_Work order_:
Repeat the following lines word for word.

Extracted page text:
= Beginning of Section =

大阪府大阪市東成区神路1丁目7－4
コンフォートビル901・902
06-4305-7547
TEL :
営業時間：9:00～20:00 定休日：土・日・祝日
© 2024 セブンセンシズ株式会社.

= End of Section =

_Response area_:
大阪府大阪市東成区神路1丁目7－4
コンフォートビル901・902
06-4305-7547
TEL :
営業時間：9:00～20:00 定休日：土・日・祝日
© 2024 セブンセンシズ株式会社.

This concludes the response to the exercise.